Prima dell'uscita del documentario, fu annunciato che esso avrebbe incluso 30 minuti di filmato originale girato durante il concerto dei Beatles allo Shea Stadium nel 1965. L'esibizione era stata filmata dalla Ed Sullivan Productions e trasmesso in tv con il titolo The Beatles at Shea Stadium nel 1966.[4] Costituito da 11 brani, il set era stato originariamente girato in 35mm, ma venne restaurato appositamente per il documentario in 4K, e per quanto riguarda il sonoro, rimasterizzato da Giles Martin, figlio dello storico produttore dei Beatles George Martin.[5]
Colonna sonora
Il 9 settembre 2016 è stata pubblicata una versione remixata e rimasterizzata dell'album del 1977 The Beatles at the Hollywood Bowl (con nuova copertina), in coincidenza con l'uscita del documentario nelle sale.[6][7]
Controversie
Il 12 settembre 2016, Apple Corps. e Subafilms Ltd. sono state citate in giudizio dai legali di Sid Bernstein (morto nel 2013), l'organizzatore del concerto del 1965 allo Shea Stadium, in merito ai diritti dei nastri relativi all'esibizione. Mentre il copyright sulle canzoni non è messo in discussione, le riprese video sono state reclamate dalla Sid Bernstein Presents LLC, azienda che rappresenta gli interessi degli eredi di Bernstein.[8]
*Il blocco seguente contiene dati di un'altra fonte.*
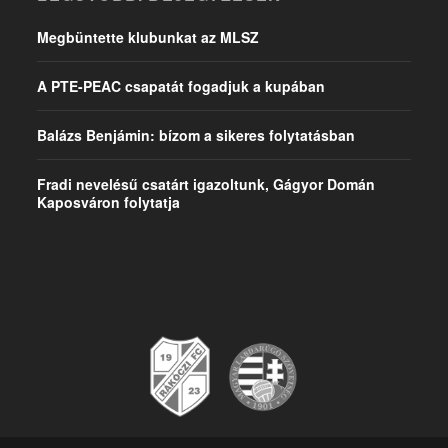
Megbüntette klubunkat az MLSZ
A PTE-PEAC csapatát fogadjuk a kupában
Balázs Benjámin: bízom a sikeres folytatásban
Fradi nevelésű csatárt igazoltunk, Gágyor Domán
Kaposváron folytatja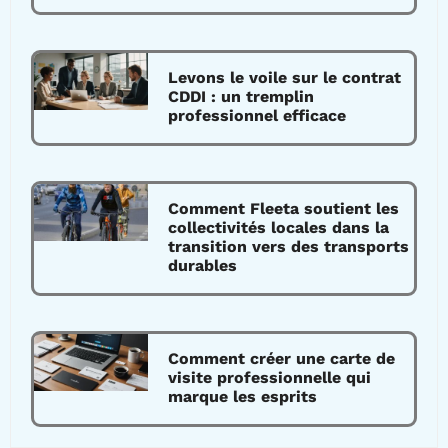
Levons le voile sur le contrat
CDDI : un tremplin
professionnel efficace
Comment Fleeta soutient les
collectivités locales dans la
transition vers des transports
durables
Comment créer une carte de
visite professionnelle qui
marque les esprits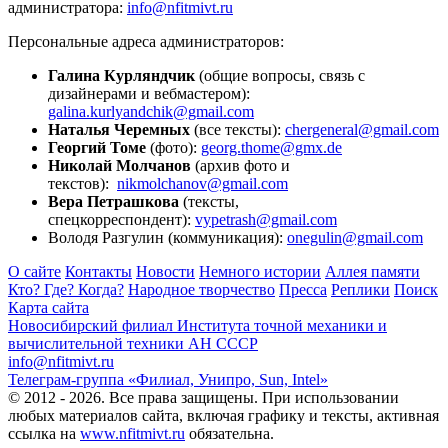
администратора:
info@nfitmivt.ru
Персональные адреса администраторов:
Галина Курляндчик
(общие вопросы, связь с
дизайнерами и вебмастером):
galina.kurlyandchik@gmail.com
Наталья Черемных
(все тексты):
chergeneral@gmail.com
Георгий Томе
(фото):
georg.thome@gmx.de
Николай Молчанов
(архив фото и
текстов):
nikmolchanov@gmail.com
Вера Петрашкова
(тексты,
спецкорреспондент):
vypetrash@gmail.com
Володя Разгулин
(коммуникация):
onegulin@gmail.com
О сайте
Контакты
Новости
Немного истории
Аллея памяти
Кто? Где? Когда?
Народное творчество
Пресса
Реплики
Поиск
Карта сайта
Новосибирский филиал
Института точной механики и
вычислительной техники АН СССР
info@nfitmivt.ru
Телеграм-группа «Филиал, Унипро, Sun, Intel»
© 2012 - 2026. Все права защищены. При использовании
любых материалов сайта, включая графику и тексты, активная
ссылка на
www.nfitmivt.ru
обязательна.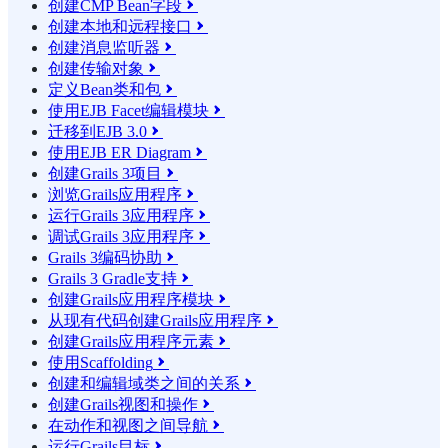
创建CMP Bean字段

创建本地和远程接口

创建消息监听器

创建传输对象

定义Bean类和包

使用EJB Facet编辑模块

迁移到EJB 3.0

使用EJB ER Diagram

创建Grails 3项目

浏览Grails应用程序

运行Grails 3应用程序

调试Grails 3应用程序

Grails 3编码协助

Grails 3 Gradle支持

创建Grails应用程序模块

从现有代码创建Grails应用程序

创建Grails应用程序元素

使用Scaffolding

创建和编辑域类之间的关系

创建Grails视图和操作

在动作和视图之间导航

运行Grails目标
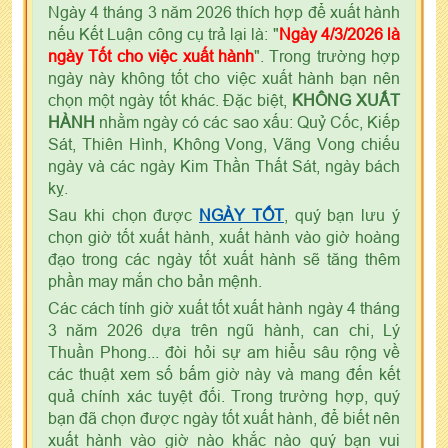
Ngày 4 tháng 3 năm 2026 thích hợp để xuất hành
nếu Kết Luận công cụ trả lại là: "
Ngày 4/3/2026 là
ngày Tốt cho việc xuất hành
". Trong trường hợp
ngày này không tốt cho việc xuất hành bạn nên
chọn một ngày tốt khác. Đặc biệt,
KHÔNG XUẤT
HÀNH
nhằm ngày có các sao xấu: Quỷ Cốc, Kiếp
Sát, Thiên Hình, Không Vong, Vãng Vong chiếu
ngày và các ngày Kim Thần Thất Sát, ngày bách
kỵ.
Sau khi chọn được
NGÀY TỐT
, quý bạn lưu ý
chọn giờ tốt xuất hành, xuất hành vào giờ hoàng
đạo trong các ngày tốt xuất hành sẽ tăng thêm
phần may mắn cho bản mệnh.
Các cách tính giờ xuất tốt xuất hành ngày 4 tháng
3 năm 2026 dựa trên ngũ hành, can chi, Lý
Thuần Phong... đòi hỏi sự am hiểu sâu rộng về
các thuật xem số bấm giờ này và mang đến kết
quả chính xác tuyệt đối. Trong trường hợp, quý
bạn đã chọn được ngày tốt xuất hành, để biết nên
xuất hành vào giờ nào khắc nào quý bạn vui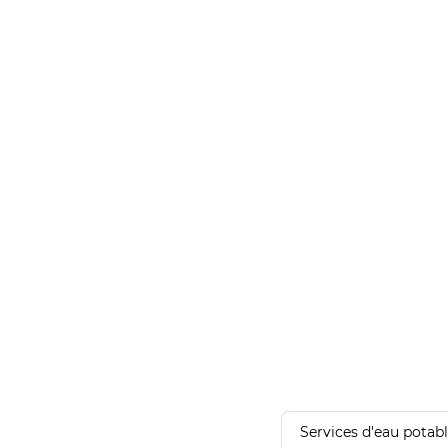
Services d'eau potab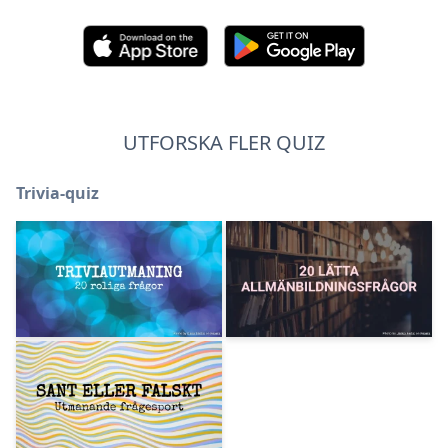
UTFORSKA FLER QUIZ
Trivia-quiz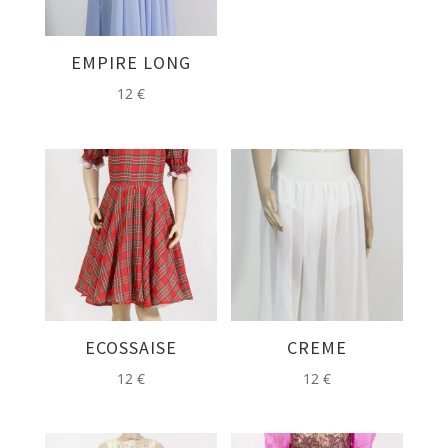
EMPIRE LONG
12
€
ECOSSAISE
CREME
12
€
12
€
Paul Licalsi, uno degli avvocati della Apple Corps., definì la causa "inconsistente", citando un pregresso accordo firmato da Bernstein con il management dei Beatles circa i diritti di proprietà dei filmati, e il fatto che lo stesso Bernstein non avesse mai accampato nessun diritto sui nastri in questione mentre era ancora in vita.[9]